DOCUMENT EXCERPT:
His theory of abduction rests on a philosophy of anticipation and includes a 
theory of the divine on an evolutionary basis (Agapism). This still stands out 
as an original renewal of a form of evolutionary theology after Hegel that is 
compatible with modern science. It is an evolutionary theory of anticipation, 
of would-bes or propensities as reals and therefore about Chance, Love and 
Logic, as Cohen (1923) calls it,  in the form of a theory of evolution 
intertwined with a theory of signification, cognition, and communication that 
unites meaning and rationality through a theory of hope. In opposition to 
Descartes (1984) Peirce proposes that the process of inquiry proceeds in the 
direction from anticipation or hope to the strengthening of belief through the 
phenomenon of habit-taking:
The question of the nature of belief, or in other words the question of what 
the true logical analysis of the act of judgment is, is the question upon which 
logicians of late years have chiefly concentrated their energies. Is the 
pragmatistic answer satisfactory? (CP 5.28-29)

Peirce's pragmaticist semiotics attempts to bridge the gap between natural 
sciences and humanities by combining a phenomenological approach with an 
evolutionary and realistic understanding of nature and society in the 
development of meaning and logic. He further writes:

Such is our guess of the secret of the sphinx. To raise it from the rank of 
philosophical speculation to that of a scientific hypothesis, we must show that 
consequences can be deduced from it with more or less probability, which can be 
compared with observation. We must show that there is some method of deducing 
the characters of the laws which could result in this way by the action of 
habit-taking on purely fortuitous occurrences, and a method of ascertaining 
whether such characters belong to the actual laws of nature.                    
                   (CP 1.410)

EXERCISE TASKS:
**1)** In the passage on Peirce, update the part starting with "Peirce's pragmaticist semiotics" and going on through "laws of nature." so that "oracle" replaces "sphinx", and write that part out.
**2)** Shorten the paragraph of the Peirce passage that opens with "Peirce's pragmaticist semiotics attempts" while keeping its main facts.

DATASET ROWS:
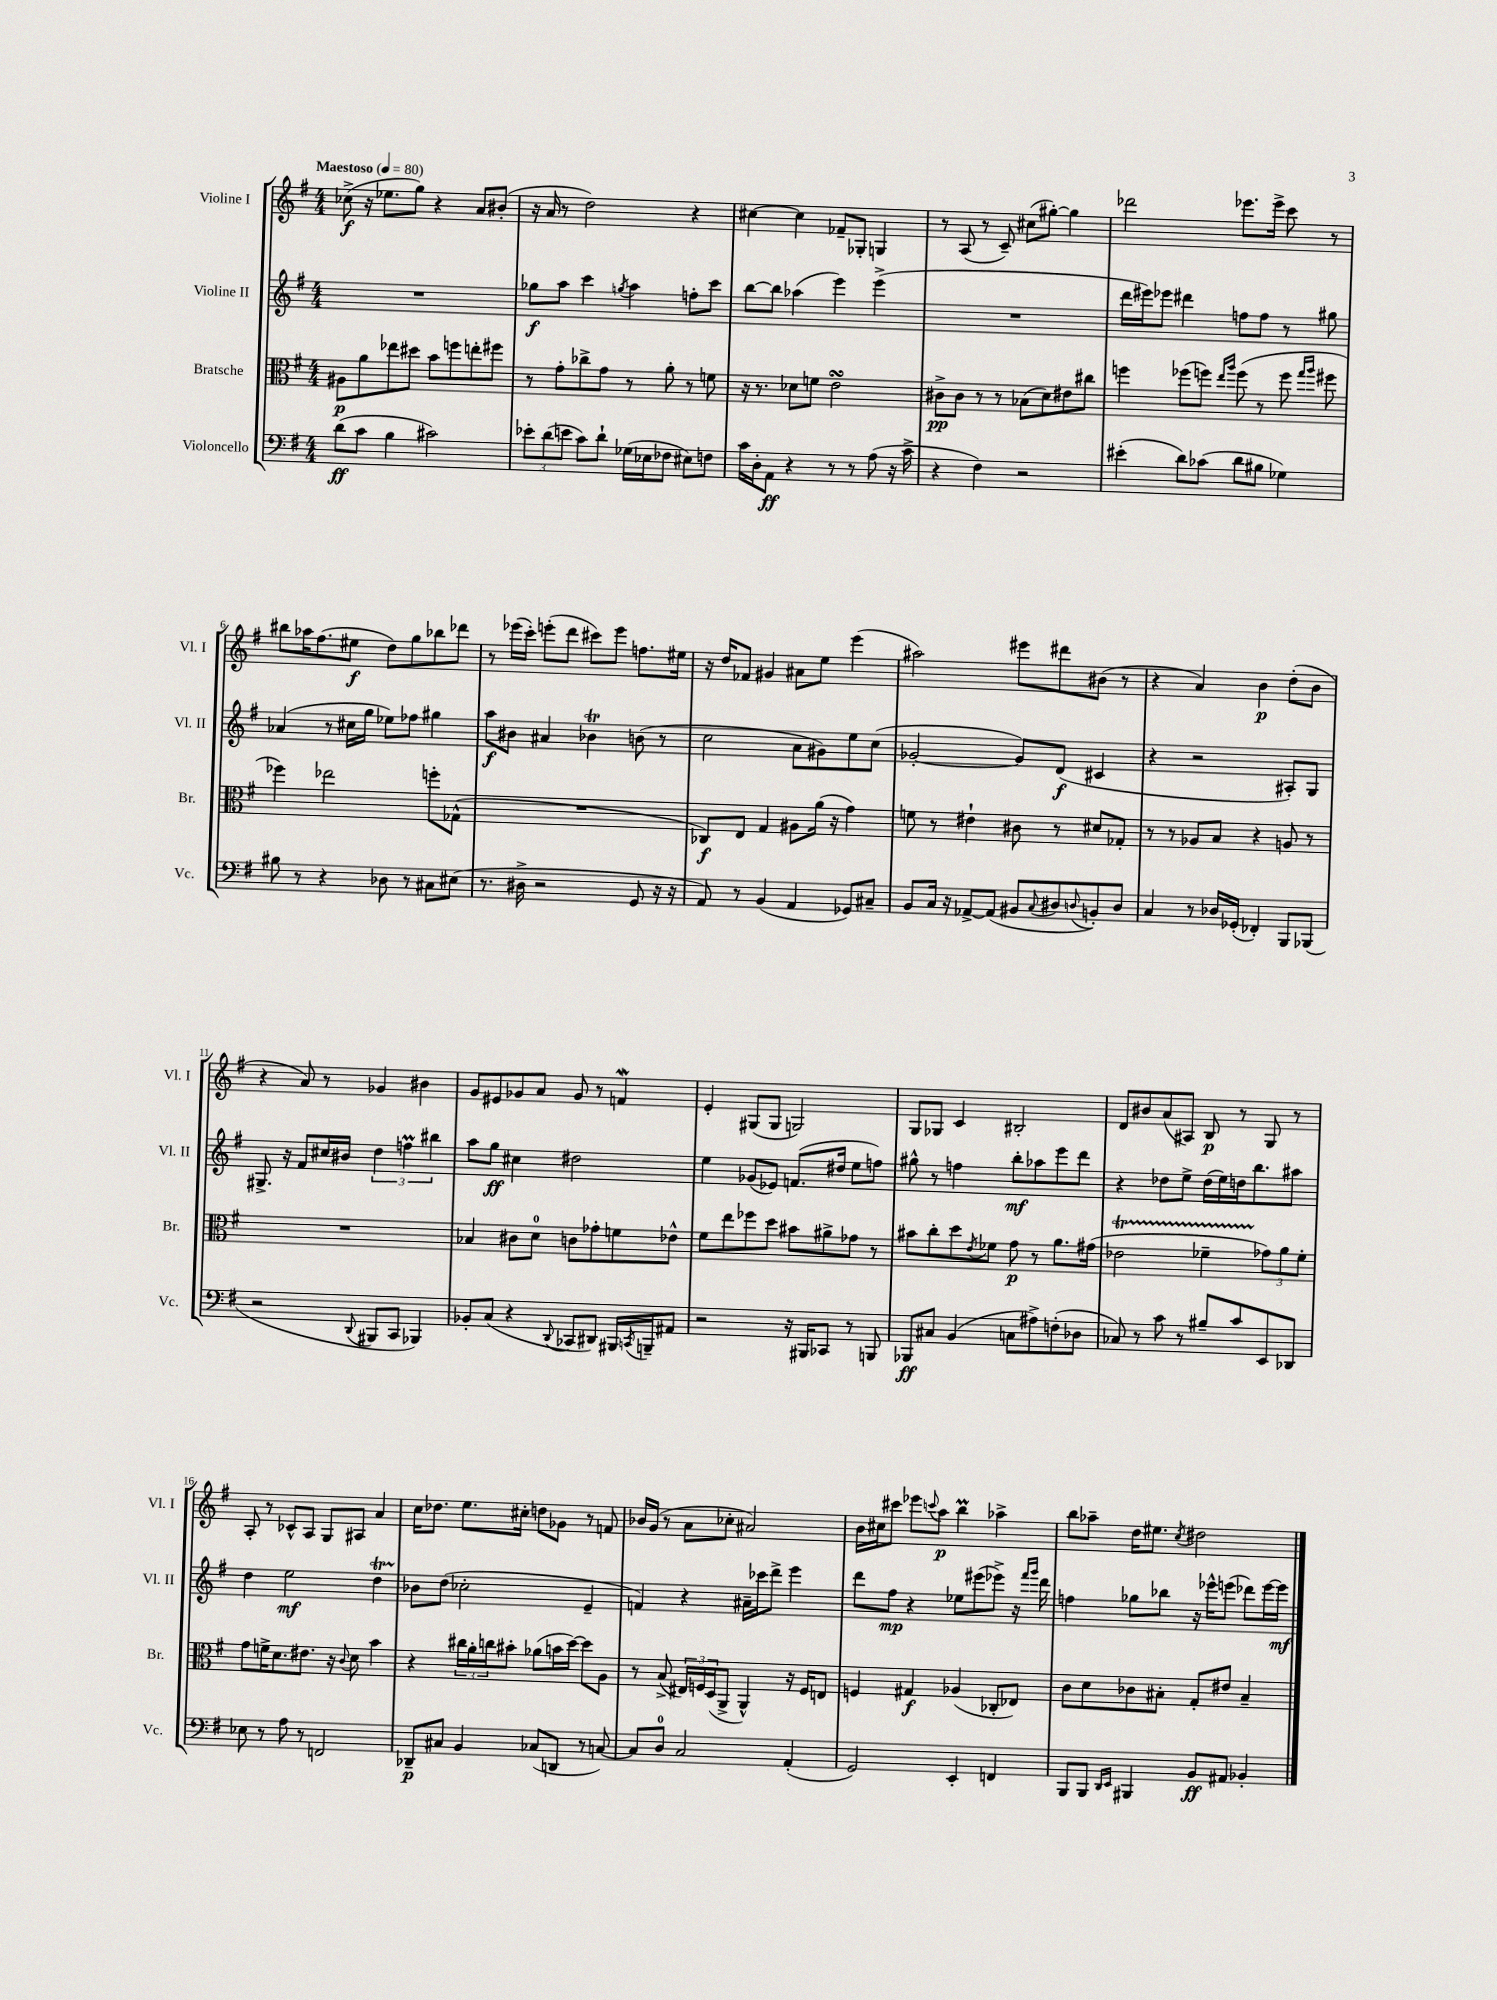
<<
\new StaffGroup <<
\new Staff = "s0" \with { instrumentName = "Violine I" shortInstrumentName = "Vl. I" } {
    \clef treble \key g \major \numericTimeSignature \time 4/4 \tempo "Maestoso" 4 = 80
    ces''8->\f( r16 ees''8. g''8) r4 a'8 bis'8-.( |
    r16 a'16 r8 d''2) r4 |
    cis''4~ cis''4 fes'8-- ges8-. g4 |
    r8 a8( r8 c'8--) cis''8( gis''8~-.) gis''4 |
    des'''2 ees'''8. ees'''16-> c'''8 r8 |
    bis''8 aes''16 fis''8.( eis''8\f d''8) g''8 bes''8 des'''8 |
    r8 ees'''16( c'''16-.) e'''8-.( d'''8 cis'''8) e'''8 f''8. eis''16 |
    r16 d''16 fes'8 gis'4 ais'8 e''8 e'''4( |
    ais''2) eis'''8 dis'''8 bis'8( r8 |
    r4 a'4) b'4\p d''8-.( b'8 |
    r4 a'8) r8 ges'4 bis'4 |
    g'8 eis'8 ges'8 a'8 ges'8 r8 f'4\mordent |
    e'4-. gis8( gis8 g2) |
    g8 ges8 c'4 bis2-. |
    d'8 bis'8 a'8( ais8) b8\p r8 g8 r8 |
    a8-. r8 ces'8-^ a8 g8 ais8 a'4 |
    c''16 des''8. e''8. cis''16-. d''8 ges'8 r8 f'8 |
    bes'16 g'16( r8 a'8 ces''8-. ais'2) |
    b'16 cis''16 cis'''8 ees'''8 \appoggiatura { c'''8 } a''8\p b''4\prall aes''4-> |
    b''8 aes''8-- d''16 eis''8. \acciaccatura { c''8 } dis''2 \bar "|." |
}
\new Staff = "s1" \with { instrumentName = "Violine II" shortInstrumentName = "Vl. II" } {
    \clef treble \key g \major \numericTimeSignature \time 4/4
    R1 |
    ges''8\f a''8 c'''4 \acciaccatura { g''8 } a''4 f''8-. c'''8 |
    b''8~ b''8 aes''4( e'''4) e'''4->( |
    R1 |
    d'''16 eis'''16) ees'''8 dis'''4 f''8 f''8 r8 gis''8 |
    aes'4( r8 cis''16 g''16 ees''8) fes''8 gis''4 |
    a''8\f bis'8 ais'4 bes'4\trill b'8( r8 |
    c''2 a'8 gis'8) e''8 c''8( |
    ges'2~-. ges'8) d'8\f( cis'4 |
    r4 r2 ais8-.) g8 |
    gis8.-> r16 fis'8 cis''16 bis'16 \tuplet 3/2 { d''4 f''4\prall bis''4 } |
    a''8 g''8\ff cis''4 dis''2 |
    e''4 ges'8( ees'8) f'8.( dis''16 e''8 f''8) |
    gis''8-^ r8 f''4 b''8-.\mf aes''8 e'''8 d'''8 |
    r4 des''8 e''8-> des''16( e''16) d''16 b''8. ais''8 |
    d''4 e''2\mf d''4\startTrillSpan |
    bes'8\stopTrillSpan d''8( ces''2-. e'4-- |
    f'4) r4 ais'16-- ces'''16 d'''8-> e'''4 |
    d'''8 fis''8\mp r4 ees''8 eis'''8( ees'''8->) r16 \grace { fis'''16 g'''16 } d'''16 |
    f''4 ges''8 bes''8 r16 ees'''16-^ e'''8( des'''8) e'''16~ e'''16\mf \bar "|." |
}
\new Staff = "s2" \with { instrumentName = "Bratsche" shortInstrumentName = "Br." } {
    \clef alto \key g \major \numericTimeSignature \time 4/4
    ais8\p a'8 ees''8 dis''8 b'8 f''8 e''8-. fis''8 |
    r8 g'8-. ces''8-> g'8 r8 a'8-. r8 f'8 |
    r16 r8. des'8 f'8 e'2\turn |
    cis'8->\pp cis'8 r8 r8 bes8( d'8) eis'8 cis''8 |
    f''4 fes''8( f''8) \grace { e''16 a''16 } f''8( r8 f''8 \grace { g''16 a''16 } fis''8 |
    fes''4) ees''2 f''8-. ges8-^( |
    R1 |
    ces8\f) e8 g4 ais8 a'16( r16 g'4) |
    f'8 r8 eis'4-! cis'8 r8 dis'8 ges8-. |
    r8 r8 aes8 b8 r4 a8 r8 |
    R1 |
    bes4 cis'8 d'8-0 c'8 ges'8-. f'8 ees'8-^ |
    fis'8 e''8 fes''8 d''8 bis'8 ais'8-> ges'8 r8 |
    bis'8 c''8-. d''8 \acciaccatura { e'8 } fes'8 g'8\p r8 a'8. gis'16( |
    ees'2\startTrillSpan fes'4-- \tuplet 3/2 { ges'8\stopTrillSpan) a'8 fes'8-. } |
    g'8 f'16-> d'8. eis'8. r16 \appoggiatura { c'8 } d'8 b'4 |
    r4 \tuplet 3/2 { cis''16 a'16-. c''16 } bis'8-. aes'8( b'16 d''16~) d''8 a8 |
    r8 b8->( \tuplet 3/2 { eis16) f16 d16( } a,8-> a,4-^) r16 f16 e8 |
    f4 gis4\f aes4( ces8-. ees8) |
    c'8 d'8 ces'8 bis8-. g8-. eis'8 bis4-- \bar "|." |
}
\new Staff = "s3" \with { instrumentName = "Violoncello" shortInstrumentName = "Vc." } {
    \clef bass \key g \major \numericTimeSignature \time 4/4
    d'8\ff( c'8 b4 cis'2) |
    \tuplet 3/2 { ees'8-. d'8( e'8 } c'8) d'8-! ges16( ees16 fes8 eis8) f8 |
    c'16 d16-. a,8\ff r4 r8 r8 a8( r16 c'16-> |
    r4 fis4) r2 |
    eis'4-.( d'8) ces'8( d'8 bis8 ges4) |
    bis8 r8 r4 des8 r8 cis8 eis8( |
    r8. dis16-> r2 g,8 r16 r16 |
    a,8) r8 b,4( a,4 ges,8) cis8-- |
    b,8 c16 r16 aes,8~-> aes,8( bis,8 \appoggiatura { c8 } dis8 \appoggiatura { d8 } b,8-.) d8 |
    c4 r8 des16 ges,16-.( fes,4-.) b,,8 bes,,8( |
    r2 \appoggiatura { d,8 } bis,,8 c,8 bes,,4) |
    bes,8-. c8( r4 \appoggiatura { d,8 } ces,8 dis,8) bis,,16 \acciaccatura { c,8 } b,,16-- ais,8 |
    r2 r16 bis,,16 ces,8 r8 b,,8 |
    bes,,8\ff cis8 b,4( c8 ais8->) f8-.( des8 |
    ces8) r8 c'8 r8 bis8-- c'8 e,8 des,8 |
    ees8 r8 a8 r8 f,2 |
    des,8--\p cis8 b,4 ces8( d,8 r8 c8~) |
    c8 d8-0 c2 a,4-.( |
    g,2) e,4-. f,4 |
    b,,8 b,,8 \grace { d,16 e,16 } bis,,4 b,8\ff ais,8 bes,4-. \bar "|." |
}
>>
>>
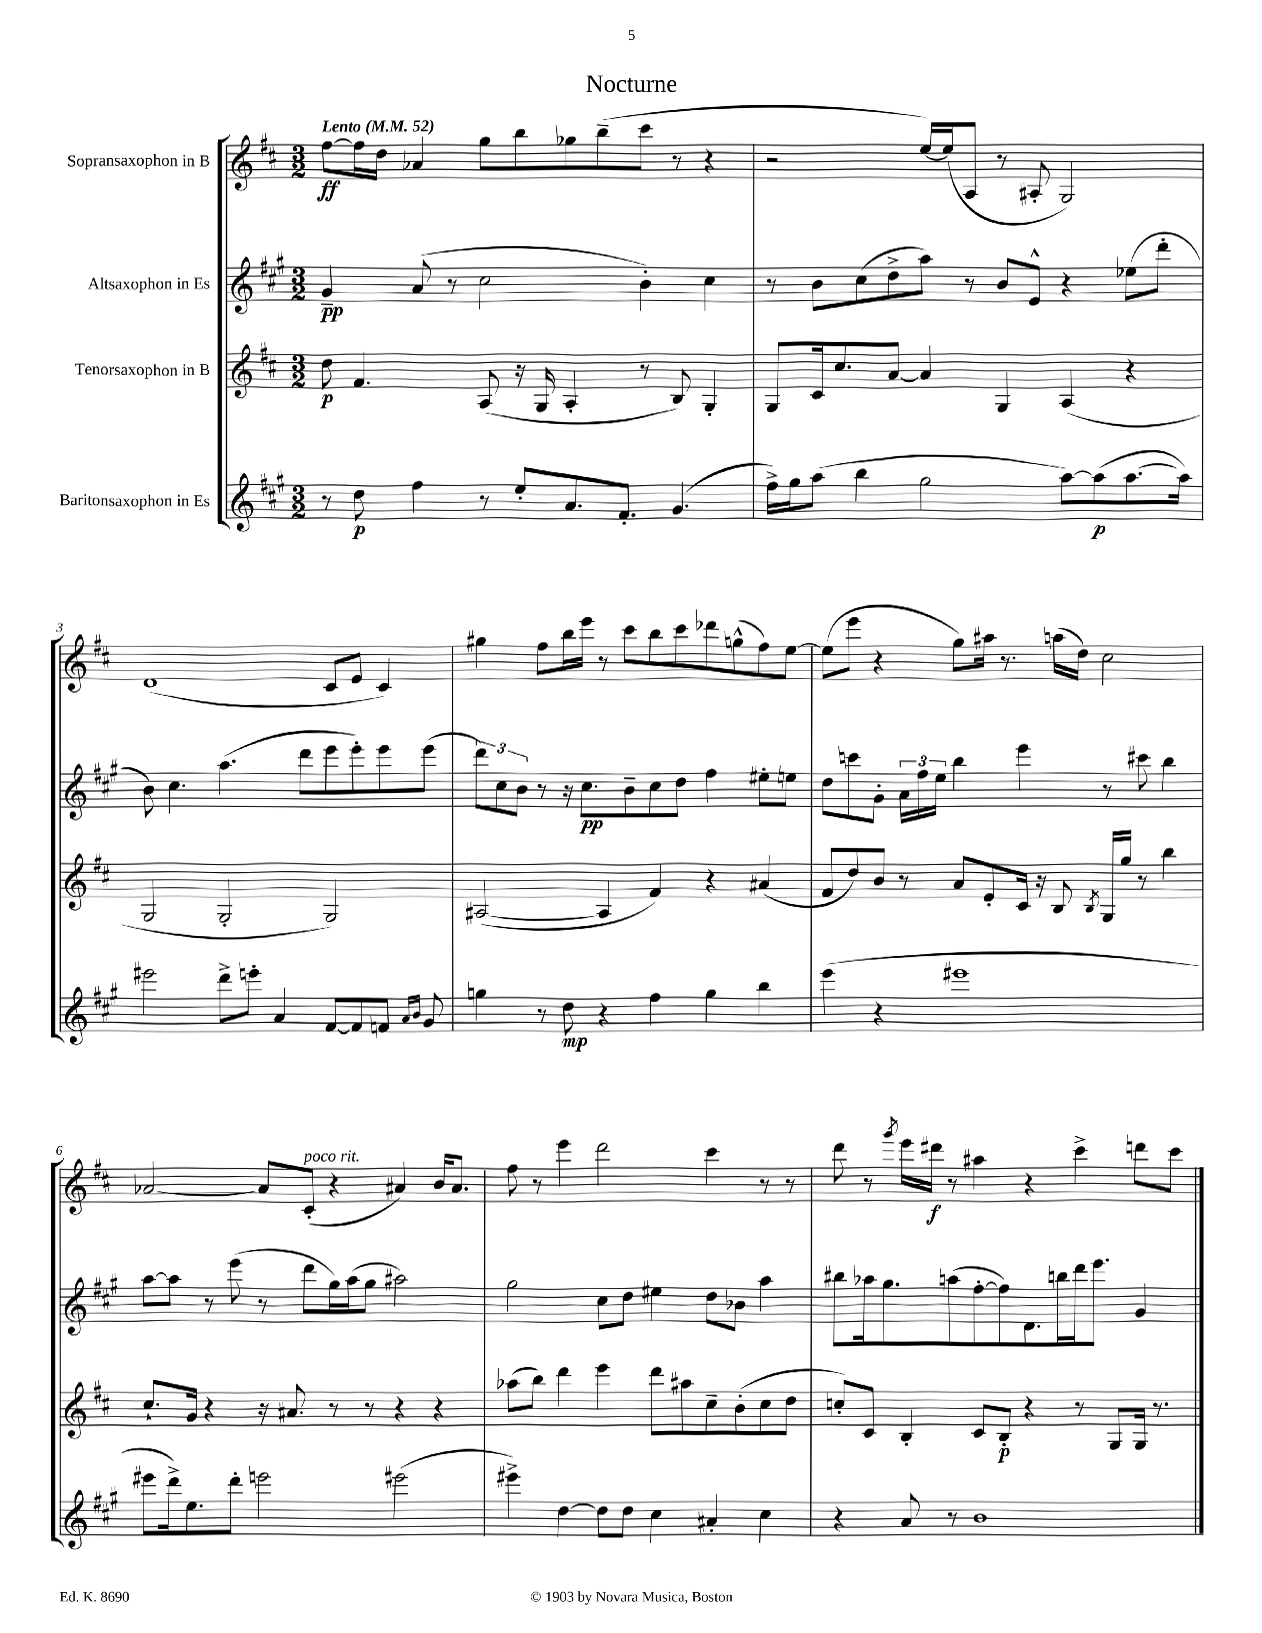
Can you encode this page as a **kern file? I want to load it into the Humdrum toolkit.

**kern	**kern	**kern	**kern
*staff4	*staff3	*staff2	*staff1
*clefG2	*clefG2	*clefG2	*clefG2
*k[f#c#g#]	*k[f#c#]	*k[f#c#g#]	*k[f#c#]
*M3/2	*M3/2	*M3/2	*M3/2
*MM52	*MM52	*MM52	*MM52
8r	8dd	4g#~	[8ff#
8dd	4.f#	.	16ff#]
.	.	.	16dd
4ff#	.	(8a	4a-
.	.	8r	.
8r	(8A	2cc#	8gg
8ee'	16r	.	8bb
.	16G	.	.
8.a	4A'	.	8gg-
.	.	.	(8bb~
8.f#'	.	.	.
.	8r	4b')	8ccc#
(4.g#	8B)	.	8r
.	4G'	4cc#	4r
=	=	=	=
16ff#^)	8G	8r	2r
16gg#	.	.	.
(8aa	16c#	8b	.
.	8.cc#	.	.
4bb	.	(8cc#	.
.	[8a	8dd^	.
2gg#	4a]	8aa)	[16ee)
.	.	.	(16ee]
.	.	8r	8A
.	4G	8b	8r
.	.	8e^^	8A#'
[8aa)	(4A	4r	2G)
(8aa]	.	.	.
[8.aa	4r	(8ee-	.
.	.	8ddd'	.
16aa])	.	.	.
=	=	=	=
2eee#	2G	8b)	(1d
.	.	4.cc#	.
8ddd^	2G'	(4.aa	.
8eee'	.	.	.
4a	.	.	.
.	.	8ddd	.
[8f#	2G)	8eee	8c#
8f#]	.	8eee')	8e
8f	.	8eee	4c#)
16qqa	.	.	.
16qqb	.	.	.
8g#	.	(8eee	.
=	=	=	=
4gg	([2A#	12ddd)	4gg#
.	.	12cc#	.
.	.	12b	.
8r	.	8r	8ff#
8dd	.	16r	16bb
.	.	8.cc#	16eee
4r	4A#]	.	8r
.	.	8b~	8ccc#
4ff#	4f#)	8cc#	8bb
.	.	8dd	8ccc#
4gg	4r	4ff#	8ddd-
.	.	.	(8gg^^
4bb	(4a#	8ee#'	8ff#)
.	.	8ee	[8ee
=	=	=	=
(4eee	8f#	8dd	(8ee]
.	8dd)	8ccc	8eee
4r	8b	8g#'	4r
.	8r	24a	.
.	.	24ff#	.
.	.	24ee	.
1eee#	8a	4bb	8gg)
.	8e'	.	16aa#
.	.	.	8.r
.	16c#	4eee	.
.	16r	.	.
.	8B	.	(16aa
.	.	.	16dd)
.	8qB	.	.
.	16G	8r	2cc#
.	16gg	.	.
.	8r	8ccc#	.
.	4bb	4bb	.
=	=	=	=
8eee#	8.cc#`	[8aa	[2a-
16ddd^)	.	8aa]	.
8.ee	16g	.	.
.	4r	8r	.
8ddd'	.	(8eee	.
2eee	16r	8r	8a-]
.	8.a#	.	.
.	.	8ddd	(8c#'
.	8r	16gg#)	4r
.	.	(16aa	.
.	8r	8gg#	.
(2eee#	4r	2aa#)	4a#)
.	4r	.	16b
.	.	.	8.a#
=	=	=	=
4eee#^)	(8aa-	2gg#	8ff#
.	8bb)	.	8r
[4dd	4ddd	.	4eee
8dd]	4eee	8cc#	2ddd
8dd	.	8dd	.
4cc#	8ddd	4ee#	.
.	8aa#	.	.
4a#'	8cc#~	8dd	4ccc#
.	(8b'	8b-	.
4cc#	8cc#	4aa	8r
.	8dd	.	8r
=	=	=	=
4r	8cc')	8bb#	8ddd
.	8c#	16aa-	8r
.	.	8.gg#	.
.	.	.	8qggg
8a	4B'	.	16eee
.	.	.	16ddd#
8r	.	(8aa	8r
1b	8c#	[8ff#'	4aa#
.	8B'	8ff#])	.
.	4r	8.d	4r
.	.	16bb	.
.	8r	16ddd	4ccc#^
.	.	8.eee	.
.	8G	.	.
.	16G	4g#	8ddd
.	8.r	.	.
.	.	.	8ccc#
==	==	==	==
*-	*-	*-	*-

ANSWERS PER TASK:
**1)**
Peirce's pragmaticist semiotics attempts to bridge the gap between natural 
sciences and humanities by combining a phenomenological approach with an 
evolutionary and realistic understanding of nature and society in the 
development of meaning and logic. He further writes:

Such is our guess of the secret of the oracle. To raise it from the rank of 
philosophical speculation to that of a scientific hypothesis, we must show that 
consequences can be deduced from it with more or less probability, which can be 
compared with observation. We must show that there is some method of deducing 
the characters of the laws which could result in this way by the action of 
habit-taking on purely fortuitous occurrences, and a method of ascertaining 
whether such characters belong to the actual laws of nature.

**2)** Peirce's pragmaticist semiotics tries to close the gap between the natural sciences and the humanities. It joins a phenomenological approach with an evolutionary, realistic view of nature and society as meaning and logic develop.